Dataset extract:
○ ○ ○ ○
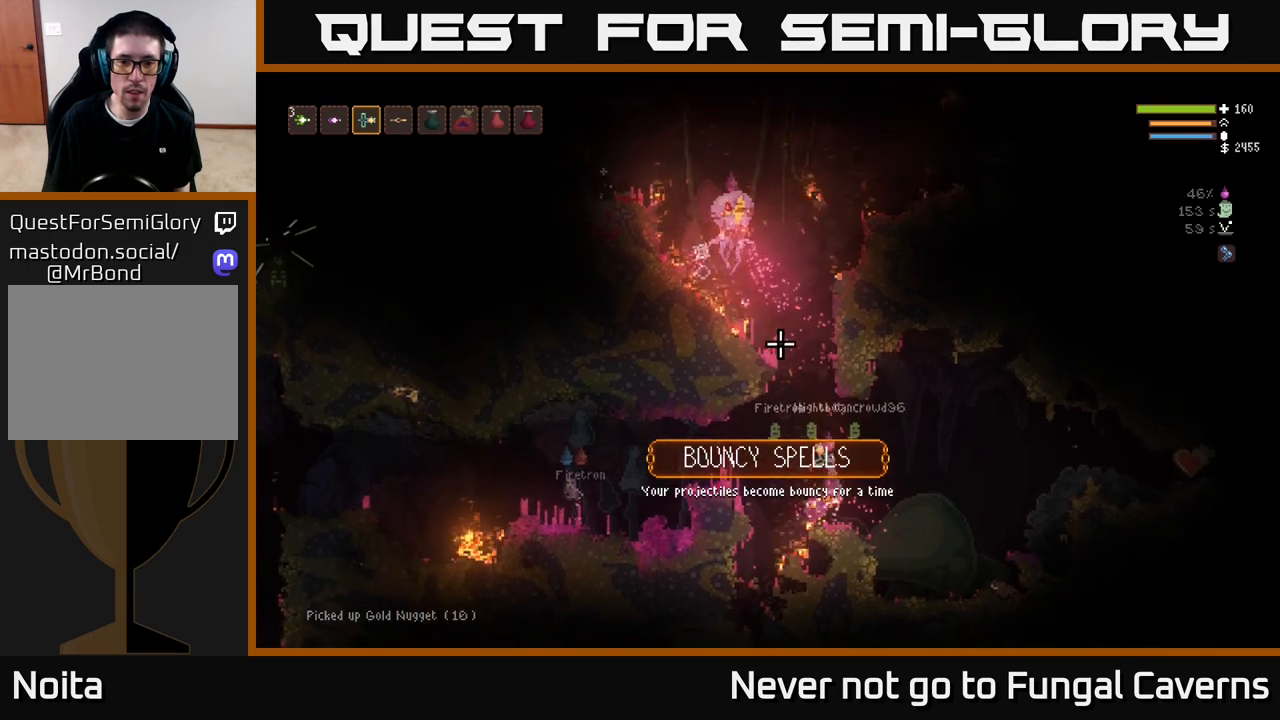
{"buttons": [], "left_stick": "right", "right_stick": "up", "events": [[67, "left_stick", "center"], [233, "R2", "down"], [250, "left_stick", "right"], [283, "L2", "up"], [283, "right_stick", "up"], [350, "R2", "up"]]}
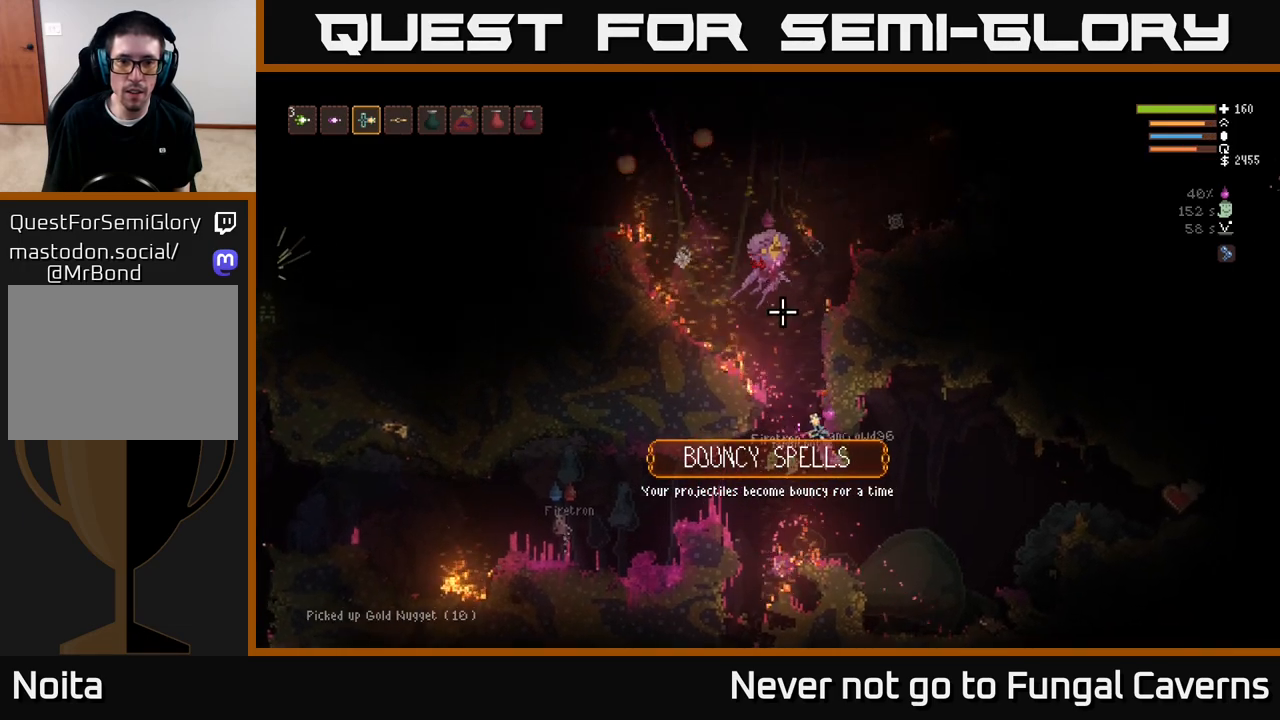
{"buttons": [], "left_stick": "center", "right_stick": "up", "events": [[133, "left_stick", "center"], [200, "left_stick", "left"], [417, "left_stick", "center"]]}
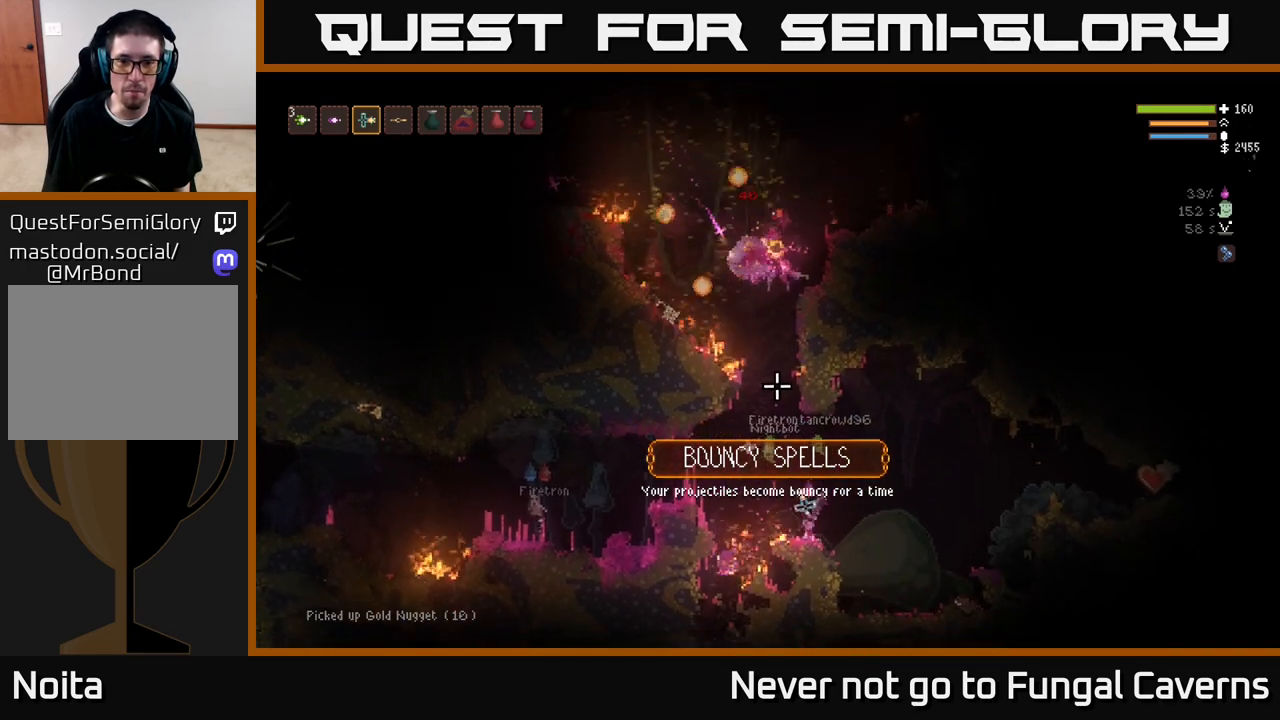
{"buttons": [], "left_stick": "right", "right_stick": "up", "events": [[483, "left_stick", "right"]]}
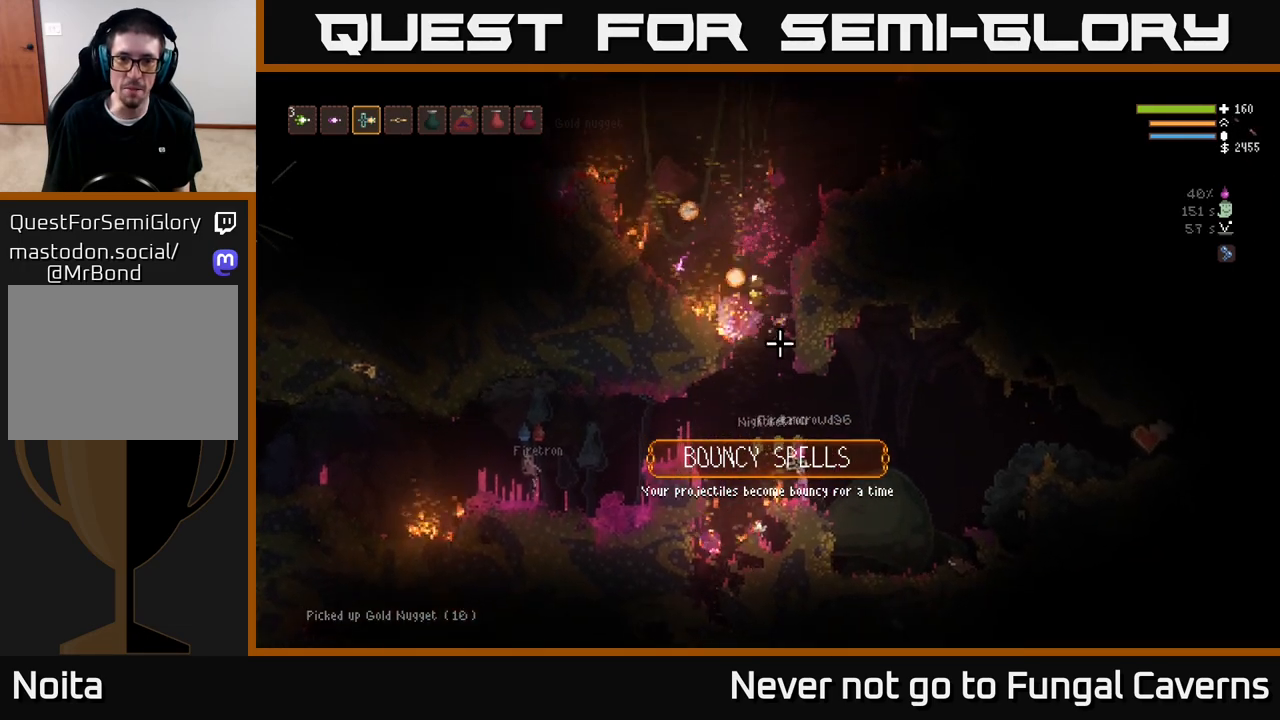
{"buttons": [], "left_stick": "right", "right_stick": "up-left", "events": [[100, "L2", "down"], [150, "left_stick", "center"], [200, "left_stick", "left"], [217, "right_stick", "up-left"], [283, "left_stick", "right"], [317, "L2", "up"]]}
○ ○ ○ ○
Exercise details: All of the data above should be printed again exactly, though none of the pictures belong in the copy.

Written response:
{"buttons": [], "left_stick": "right", "right_stick": "up", "events": [[67, "left_stick", "center"], [233, "R2", "down"], [250, "left_stick", "right"], [283, "L2", "up"], [283, "right_stick", "up"], [350, "R2", "up"]]}
{"buttons": [], "left_stick": "center", "right_stick": "up", "events": [[133, "left_stick", "center"], [200, "left_stick", "left"], [417, "left_stick", "center"]]}
{"buttons": [], "left_stick": "right", "right_stick": "up", "events": [[483, "left_stick", "right"]]}
{"buttons": [], "left_stick": "right", "right_stick": "up-left", "events": [[100, "L2", "down"], [150, "left_stick", "center"], [200, "left_stick", "left"], [217, "right_stick", "up-left"], [283, "left_stick", "right"], [317, "L2", "up"]]}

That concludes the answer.